The Core Process of Creativity
Posted by Ben Zeigler on August 17, 2010
I’d been meaning to write a bit about what kind of creative/design processes seem to work for collaborative work, but then danc over at Lost Garden writes the entire article for me, with a variety of attractive and useful diagrams! I suggest anyone who’s even vaguely interested in the process of creating something of interest take a look, as it beautifully explains the concrete process that leads to collaborative creativity.
The software world tends to go through various development fads, from Extreme Programming to Scrum to Agile. Each of these approaches are attempts to codify a set of specific rules that may not be well adapted to a specific project (ie, pair programming may not make sense for a specific company), but at the core they all share one commonality: a vision of iterative development that is closely aligned to what is laid out at Lost Garden. It’s not super important what specific methodology is followed, but any process that is both creative and requires high quality output is best performed using the same model: brainstorm, cull, repeat, practice.

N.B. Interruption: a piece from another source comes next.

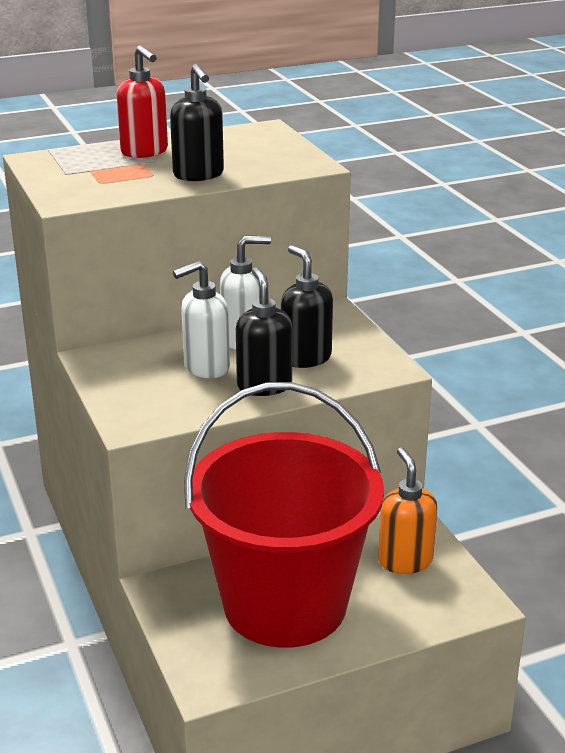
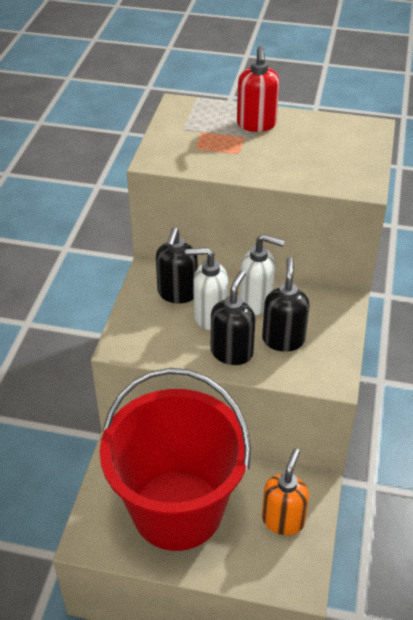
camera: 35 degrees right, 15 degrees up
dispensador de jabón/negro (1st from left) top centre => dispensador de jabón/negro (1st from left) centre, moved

What makes danc’s article so useful is that he goes through all of the possible ways the process can fail, and I think I’ve experienced all of them in the last few years. The biggest danger spot in my experience has clearly been the Culling phase. As a single creator it’s pretty easy to cull your own ideas, but as soon as you bring group dynamics into it it starts to get way more emotional. When I make an idea and it doesn’t work out, I can tell myself that without bringing up any sort of resentment. But if I tell someone else their idea doesn’t work there are hundreds of ways to screw up.
I could say it in a rude manner because I am a programmer and make them personally offended. I could hit on the insecurities of the other party accidentally and bring on a bout of self consciousness that paralyzes future brainstorming. I could do it in a way that implies I could do their job better, pushing them to defend their flawed idea in order to defend their position at the company.
Setting criteria for evaluation and a strong vision up front is vital to this process, but even with it things can get uncomfortable. We’re all cranky, creative humans who have histories and an emotional life outside of work. I think dealing with the human element of the culling process in a productive manner is what separates a competent producer/director from a truly great one.